- [WORK REQUIRED]:
Answer these questions using the post on regime detection below.
1. In economics, what are latent Markov models called?
2. Which CRAN package does the post name for fitting Hidden Markov Models, and what algorithm does it use?
3. Which UK body supplies the economic indicator used in the demo?

Matt Gregory bio photo

Matt Gregory

Data Scientist

Twitter Github

I’m a sucker for statistical methods and Machine Learning particularly anything with a cool sounding name. When reading about Crouching Tiger Hidden Markov Models in an earlier post I stumbled across a topic called regime detection.

In economics latent Markov models, are so called Regime switching models. Regime Detection comes in handy when you are trying to decide which strategy to deploy. For example there are periods (regimes) when Trend Following strategies, like an autoregressive integrated moving average model (ARIMA) or exponential smoothing state space models (ETS) forecasting work better and there are periods when other strategies might be better. This might be useful if you are forecasting an index or rate that typically follows a trend but occasionally becomes more volatile.

For example some time series may be particularly well behaved except during the unpredictable economic downturns. The idea behind using the Regime Switching Models to identify market states is that market returns might have been drawn from two or more distinct distributions. Fortunately we do not have to fit regimes by hand, there is the depmixS4 package for Hidden Markov Models at CRAN that uses the expectation-maximization (EM) algorithm to fit Hidden Markov Models.

plot(ts_uk_tpi, xlab = "Year", ylab = "UK BCIS TPI")  #  see Rmd for data processing

plot of chunk 2016-07-29-plot_tpi

We use an economic indicator variable from the UK Building Cost Information Service (BCIS), as it provides an excellent demo of the type of variable that tends to have an upward trend until occasional market effects cause uncertainty and volatility. Tender price index (TPI) is used for many practical purposes in the construction industry, including establishing the level of individual tenders, adjustment for time, pricing, cost planning, and forecasting cost trends and general comparisons. Any index that responds to market conditions is suitable for this methodology.

- [EXTRACTED MATERIAL]:
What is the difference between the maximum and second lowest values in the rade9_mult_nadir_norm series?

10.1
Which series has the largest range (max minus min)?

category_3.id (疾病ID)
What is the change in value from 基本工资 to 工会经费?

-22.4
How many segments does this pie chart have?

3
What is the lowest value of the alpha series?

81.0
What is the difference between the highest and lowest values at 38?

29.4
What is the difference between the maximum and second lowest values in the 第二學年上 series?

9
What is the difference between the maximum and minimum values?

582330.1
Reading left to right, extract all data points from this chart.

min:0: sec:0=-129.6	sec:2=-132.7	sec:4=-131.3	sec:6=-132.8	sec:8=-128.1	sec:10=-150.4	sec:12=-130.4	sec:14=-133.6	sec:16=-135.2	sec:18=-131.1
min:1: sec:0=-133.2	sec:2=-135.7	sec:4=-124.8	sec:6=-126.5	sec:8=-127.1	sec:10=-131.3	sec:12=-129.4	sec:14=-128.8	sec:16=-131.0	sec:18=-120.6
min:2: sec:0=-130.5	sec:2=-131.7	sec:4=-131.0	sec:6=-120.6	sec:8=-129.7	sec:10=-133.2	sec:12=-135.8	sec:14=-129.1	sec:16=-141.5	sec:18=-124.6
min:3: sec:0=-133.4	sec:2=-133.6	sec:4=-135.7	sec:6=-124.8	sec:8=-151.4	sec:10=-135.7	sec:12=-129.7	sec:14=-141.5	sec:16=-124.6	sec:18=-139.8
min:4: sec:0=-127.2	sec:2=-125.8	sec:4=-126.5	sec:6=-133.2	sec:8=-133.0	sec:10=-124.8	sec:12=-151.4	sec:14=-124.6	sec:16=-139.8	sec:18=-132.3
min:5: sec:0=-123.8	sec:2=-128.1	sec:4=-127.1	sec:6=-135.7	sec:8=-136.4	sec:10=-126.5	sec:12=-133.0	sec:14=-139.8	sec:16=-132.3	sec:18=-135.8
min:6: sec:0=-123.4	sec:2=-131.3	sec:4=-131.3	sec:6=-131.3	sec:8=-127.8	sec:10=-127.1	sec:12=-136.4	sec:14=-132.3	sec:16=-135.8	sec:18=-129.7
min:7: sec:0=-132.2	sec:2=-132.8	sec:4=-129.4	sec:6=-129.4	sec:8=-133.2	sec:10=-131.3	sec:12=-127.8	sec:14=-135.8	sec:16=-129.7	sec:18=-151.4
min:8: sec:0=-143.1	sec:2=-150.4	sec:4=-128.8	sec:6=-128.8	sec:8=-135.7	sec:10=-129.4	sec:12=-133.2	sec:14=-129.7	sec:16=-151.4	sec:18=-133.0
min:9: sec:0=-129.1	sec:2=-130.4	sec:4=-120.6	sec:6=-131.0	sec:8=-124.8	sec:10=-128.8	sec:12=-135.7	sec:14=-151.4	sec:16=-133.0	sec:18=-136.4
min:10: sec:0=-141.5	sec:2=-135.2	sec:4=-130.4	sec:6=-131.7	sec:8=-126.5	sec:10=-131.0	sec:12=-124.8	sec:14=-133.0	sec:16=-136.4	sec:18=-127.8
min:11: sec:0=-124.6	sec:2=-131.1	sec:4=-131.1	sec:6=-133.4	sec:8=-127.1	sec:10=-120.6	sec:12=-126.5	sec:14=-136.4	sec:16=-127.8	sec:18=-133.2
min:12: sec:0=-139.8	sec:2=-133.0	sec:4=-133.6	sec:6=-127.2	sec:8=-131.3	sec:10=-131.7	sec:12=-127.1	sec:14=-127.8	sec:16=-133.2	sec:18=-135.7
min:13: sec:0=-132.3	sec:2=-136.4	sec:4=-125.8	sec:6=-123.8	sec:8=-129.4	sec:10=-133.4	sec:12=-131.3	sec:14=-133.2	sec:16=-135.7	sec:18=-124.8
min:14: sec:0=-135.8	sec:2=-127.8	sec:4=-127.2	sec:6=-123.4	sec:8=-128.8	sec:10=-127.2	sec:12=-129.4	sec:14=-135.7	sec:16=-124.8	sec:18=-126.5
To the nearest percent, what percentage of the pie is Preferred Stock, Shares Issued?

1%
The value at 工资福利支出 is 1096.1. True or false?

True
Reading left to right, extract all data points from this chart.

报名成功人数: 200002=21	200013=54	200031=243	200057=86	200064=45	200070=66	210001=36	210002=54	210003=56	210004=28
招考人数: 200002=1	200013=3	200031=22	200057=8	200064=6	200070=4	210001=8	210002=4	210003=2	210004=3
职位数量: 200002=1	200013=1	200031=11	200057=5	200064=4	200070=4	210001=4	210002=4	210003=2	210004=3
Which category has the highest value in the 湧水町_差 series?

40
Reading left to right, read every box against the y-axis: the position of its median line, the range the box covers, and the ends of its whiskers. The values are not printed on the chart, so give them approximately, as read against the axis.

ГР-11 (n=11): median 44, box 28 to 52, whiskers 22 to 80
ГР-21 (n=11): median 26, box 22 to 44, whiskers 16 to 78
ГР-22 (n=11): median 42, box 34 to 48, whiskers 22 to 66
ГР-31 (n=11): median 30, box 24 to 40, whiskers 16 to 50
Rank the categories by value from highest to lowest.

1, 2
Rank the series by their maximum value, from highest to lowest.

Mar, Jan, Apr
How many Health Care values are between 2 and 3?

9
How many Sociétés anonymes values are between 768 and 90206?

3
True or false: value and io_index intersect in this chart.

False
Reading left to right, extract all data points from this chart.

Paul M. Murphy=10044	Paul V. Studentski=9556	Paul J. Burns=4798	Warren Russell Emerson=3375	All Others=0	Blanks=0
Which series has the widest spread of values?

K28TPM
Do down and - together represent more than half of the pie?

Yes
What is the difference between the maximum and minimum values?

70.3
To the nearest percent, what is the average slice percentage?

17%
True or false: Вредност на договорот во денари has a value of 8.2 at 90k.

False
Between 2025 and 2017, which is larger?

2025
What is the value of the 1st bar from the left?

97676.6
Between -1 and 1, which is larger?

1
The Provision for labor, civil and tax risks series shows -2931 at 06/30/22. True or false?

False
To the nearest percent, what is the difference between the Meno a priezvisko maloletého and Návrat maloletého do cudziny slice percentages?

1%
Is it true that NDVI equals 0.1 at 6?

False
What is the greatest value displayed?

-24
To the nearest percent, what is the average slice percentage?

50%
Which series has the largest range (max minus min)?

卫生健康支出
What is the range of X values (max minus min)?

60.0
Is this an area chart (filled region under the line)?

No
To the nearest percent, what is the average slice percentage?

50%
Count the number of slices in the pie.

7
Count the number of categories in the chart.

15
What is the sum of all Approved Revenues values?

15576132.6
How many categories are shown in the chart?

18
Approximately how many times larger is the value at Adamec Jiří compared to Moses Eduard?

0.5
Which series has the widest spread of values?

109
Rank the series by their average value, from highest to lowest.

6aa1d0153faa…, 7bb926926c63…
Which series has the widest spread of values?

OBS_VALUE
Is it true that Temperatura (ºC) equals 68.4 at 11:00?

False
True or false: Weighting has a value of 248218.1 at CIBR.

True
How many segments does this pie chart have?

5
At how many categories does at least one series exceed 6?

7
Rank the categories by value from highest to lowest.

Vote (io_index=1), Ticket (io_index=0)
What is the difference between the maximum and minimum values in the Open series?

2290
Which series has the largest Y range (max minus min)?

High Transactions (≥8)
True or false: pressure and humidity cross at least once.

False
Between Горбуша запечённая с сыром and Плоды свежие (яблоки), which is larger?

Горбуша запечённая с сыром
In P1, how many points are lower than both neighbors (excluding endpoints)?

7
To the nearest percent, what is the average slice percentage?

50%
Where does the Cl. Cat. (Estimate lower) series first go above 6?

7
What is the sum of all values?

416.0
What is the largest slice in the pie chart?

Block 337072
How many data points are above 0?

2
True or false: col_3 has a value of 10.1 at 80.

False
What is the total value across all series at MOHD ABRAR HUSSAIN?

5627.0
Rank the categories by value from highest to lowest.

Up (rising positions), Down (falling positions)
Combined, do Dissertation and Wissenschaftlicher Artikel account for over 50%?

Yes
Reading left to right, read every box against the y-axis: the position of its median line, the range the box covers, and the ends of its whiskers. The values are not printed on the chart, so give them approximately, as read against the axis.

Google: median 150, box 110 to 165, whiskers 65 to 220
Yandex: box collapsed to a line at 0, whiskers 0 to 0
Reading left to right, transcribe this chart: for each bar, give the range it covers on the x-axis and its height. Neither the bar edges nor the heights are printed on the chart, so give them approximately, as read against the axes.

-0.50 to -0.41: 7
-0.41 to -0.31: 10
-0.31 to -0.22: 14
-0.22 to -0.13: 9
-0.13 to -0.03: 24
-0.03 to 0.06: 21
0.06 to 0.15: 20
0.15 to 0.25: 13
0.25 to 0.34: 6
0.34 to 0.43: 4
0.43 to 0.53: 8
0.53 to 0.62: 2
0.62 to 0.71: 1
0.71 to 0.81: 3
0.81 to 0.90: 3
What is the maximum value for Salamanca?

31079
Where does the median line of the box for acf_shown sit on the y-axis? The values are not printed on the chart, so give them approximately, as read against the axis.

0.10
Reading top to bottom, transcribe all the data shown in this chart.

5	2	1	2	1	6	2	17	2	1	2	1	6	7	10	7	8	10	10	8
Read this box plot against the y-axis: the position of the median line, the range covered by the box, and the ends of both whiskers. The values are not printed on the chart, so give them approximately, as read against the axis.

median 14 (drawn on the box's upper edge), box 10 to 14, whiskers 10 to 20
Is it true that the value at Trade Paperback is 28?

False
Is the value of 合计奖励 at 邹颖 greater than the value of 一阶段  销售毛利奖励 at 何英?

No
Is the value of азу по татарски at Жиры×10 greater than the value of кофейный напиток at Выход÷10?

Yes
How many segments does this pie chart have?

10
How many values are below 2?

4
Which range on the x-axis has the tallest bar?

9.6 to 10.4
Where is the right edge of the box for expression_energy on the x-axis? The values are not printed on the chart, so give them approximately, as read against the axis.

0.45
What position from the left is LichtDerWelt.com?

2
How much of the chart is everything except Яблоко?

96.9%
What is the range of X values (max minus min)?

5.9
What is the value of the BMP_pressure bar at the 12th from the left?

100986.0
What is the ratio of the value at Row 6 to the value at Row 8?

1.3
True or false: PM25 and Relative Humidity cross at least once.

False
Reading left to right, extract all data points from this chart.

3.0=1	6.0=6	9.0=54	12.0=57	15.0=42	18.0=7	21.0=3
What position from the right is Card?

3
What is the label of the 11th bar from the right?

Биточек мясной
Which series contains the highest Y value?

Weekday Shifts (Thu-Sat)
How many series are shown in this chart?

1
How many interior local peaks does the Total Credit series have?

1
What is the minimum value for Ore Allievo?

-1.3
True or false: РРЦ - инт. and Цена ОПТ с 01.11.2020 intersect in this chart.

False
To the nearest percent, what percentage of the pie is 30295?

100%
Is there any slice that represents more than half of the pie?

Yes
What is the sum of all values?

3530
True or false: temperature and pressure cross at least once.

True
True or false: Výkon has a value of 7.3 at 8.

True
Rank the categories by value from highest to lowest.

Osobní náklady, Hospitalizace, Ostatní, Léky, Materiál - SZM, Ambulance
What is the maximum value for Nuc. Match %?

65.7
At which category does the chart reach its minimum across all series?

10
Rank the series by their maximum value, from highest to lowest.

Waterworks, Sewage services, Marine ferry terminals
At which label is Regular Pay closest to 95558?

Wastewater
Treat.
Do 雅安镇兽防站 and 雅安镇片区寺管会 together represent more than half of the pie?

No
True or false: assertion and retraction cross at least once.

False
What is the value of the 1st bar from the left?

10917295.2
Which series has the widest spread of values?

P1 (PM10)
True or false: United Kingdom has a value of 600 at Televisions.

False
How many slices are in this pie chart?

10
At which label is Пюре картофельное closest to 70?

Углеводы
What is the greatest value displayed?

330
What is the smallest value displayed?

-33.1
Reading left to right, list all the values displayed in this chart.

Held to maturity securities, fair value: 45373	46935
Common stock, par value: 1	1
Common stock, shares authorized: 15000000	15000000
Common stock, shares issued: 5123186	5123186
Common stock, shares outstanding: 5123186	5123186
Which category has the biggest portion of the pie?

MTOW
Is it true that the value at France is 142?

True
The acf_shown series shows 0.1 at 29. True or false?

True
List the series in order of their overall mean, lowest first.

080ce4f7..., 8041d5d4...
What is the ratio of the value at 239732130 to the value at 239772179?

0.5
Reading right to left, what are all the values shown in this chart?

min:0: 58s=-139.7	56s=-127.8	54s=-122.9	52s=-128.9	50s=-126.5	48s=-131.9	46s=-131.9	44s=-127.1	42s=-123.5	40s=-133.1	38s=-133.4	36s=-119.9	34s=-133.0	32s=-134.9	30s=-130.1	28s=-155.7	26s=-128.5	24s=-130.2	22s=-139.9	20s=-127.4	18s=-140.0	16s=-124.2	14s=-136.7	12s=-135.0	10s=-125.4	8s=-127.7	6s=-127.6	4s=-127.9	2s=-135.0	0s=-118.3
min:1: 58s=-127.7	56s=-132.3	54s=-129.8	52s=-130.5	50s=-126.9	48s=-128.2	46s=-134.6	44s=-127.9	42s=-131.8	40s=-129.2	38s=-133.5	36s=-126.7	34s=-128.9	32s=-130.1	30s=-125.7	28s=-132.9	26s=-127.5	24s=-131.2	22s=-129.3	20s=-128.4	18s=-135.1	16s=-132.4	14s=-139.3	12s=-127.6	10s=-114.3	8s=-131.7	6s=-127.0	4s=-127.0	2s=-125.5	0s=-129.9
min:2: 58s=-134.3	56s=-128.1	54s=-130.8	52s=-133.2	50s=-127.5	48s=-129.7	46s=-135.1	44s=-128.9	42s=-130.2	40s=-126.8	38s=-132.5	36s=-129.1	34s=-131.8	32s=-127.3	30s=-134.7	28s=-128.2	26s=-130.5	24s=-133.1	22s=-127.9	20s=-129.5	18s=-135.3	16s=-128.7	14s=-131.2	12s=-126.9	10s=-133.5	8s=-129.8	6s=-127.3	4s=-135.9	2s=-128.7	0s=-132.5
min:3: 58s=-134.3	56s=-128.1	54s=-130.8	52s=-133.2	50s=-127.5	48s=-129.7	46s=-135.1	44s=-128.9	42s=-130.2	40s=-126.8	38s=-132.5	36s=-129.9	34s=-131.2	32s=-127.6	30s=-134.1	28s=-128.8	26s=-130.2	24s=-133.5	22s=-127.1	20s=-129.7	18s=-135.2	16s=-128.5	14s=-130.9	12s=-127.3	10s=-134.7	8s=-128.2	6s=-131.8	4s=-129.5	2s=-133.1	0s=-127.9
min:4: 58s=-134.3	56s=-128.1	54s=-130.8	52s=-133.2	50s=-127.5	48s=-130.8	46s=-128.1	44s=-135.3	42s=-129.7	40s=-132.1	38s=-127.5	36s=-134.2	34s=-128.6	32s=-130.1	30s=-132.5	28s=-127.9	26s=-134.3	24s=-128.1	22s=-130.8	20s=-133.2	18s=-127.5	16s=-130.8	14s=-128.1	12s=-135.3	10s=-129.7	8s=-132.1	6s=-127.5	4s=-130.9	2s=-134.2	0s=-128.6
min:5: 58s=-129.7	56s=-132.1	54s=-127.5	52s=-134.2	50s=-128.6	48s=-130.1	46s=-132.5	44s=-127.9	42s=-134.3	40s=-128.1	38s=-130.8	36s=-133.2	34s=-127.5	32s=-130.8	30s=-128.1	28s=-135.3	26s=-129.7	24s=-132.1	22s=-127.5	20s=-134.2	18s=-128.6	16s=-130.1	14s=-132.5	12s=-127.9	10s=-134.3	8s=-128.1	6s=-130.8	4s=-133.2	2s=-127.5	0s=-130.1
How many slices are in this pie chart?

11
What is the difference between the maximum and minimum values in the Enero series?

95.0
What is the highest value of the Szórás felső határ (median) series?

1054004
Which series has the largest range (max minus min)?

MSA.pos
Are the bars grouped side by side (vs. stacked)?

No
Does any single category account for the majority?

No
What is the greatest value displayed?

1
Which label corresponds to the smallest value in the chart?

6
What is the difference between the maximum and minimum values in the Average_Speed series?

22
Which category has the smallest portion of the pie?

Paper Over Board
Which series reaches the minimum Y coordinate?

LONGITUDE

- [EXERCISE ANSWER]:
1. Regime switching models.
2. The depmixS4 package, which uses the expectation-maximization (EM) algorithm.
3. The UK Building Cost Information Service (BCIS).